──────── Data for this exercise ────────

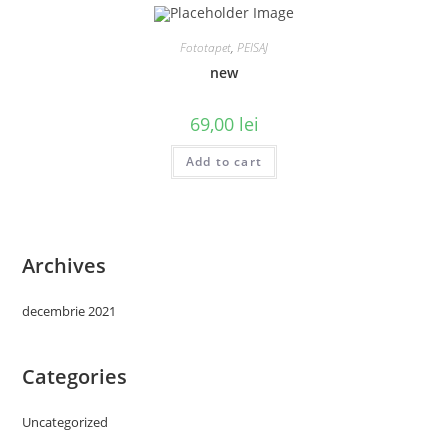
Fototapet
,
PEISAJ
new
69,00
lei
Add to cart
Archives
decembrie 2021
Categories
Uncategorized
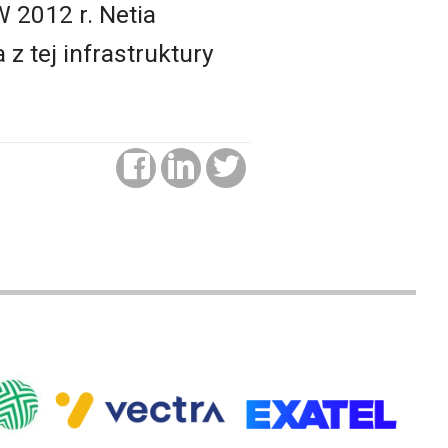
 2012 r. Netia
z tej infrastruktury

────────

The task:
Could you put every line of text from all the records above into a numbered list, skipping blank lines and leaving the pictures out of your answer?

Answer space:
1. Fototapet
2. ,
3. PEISAJ
4. new
5. 69,00
6. lei
7. Add to cart
8. Archives
9. decembrie 2021
10. Categories
11. Uncategorized
12.  2012 r. Netia
13. z tej infrastruktury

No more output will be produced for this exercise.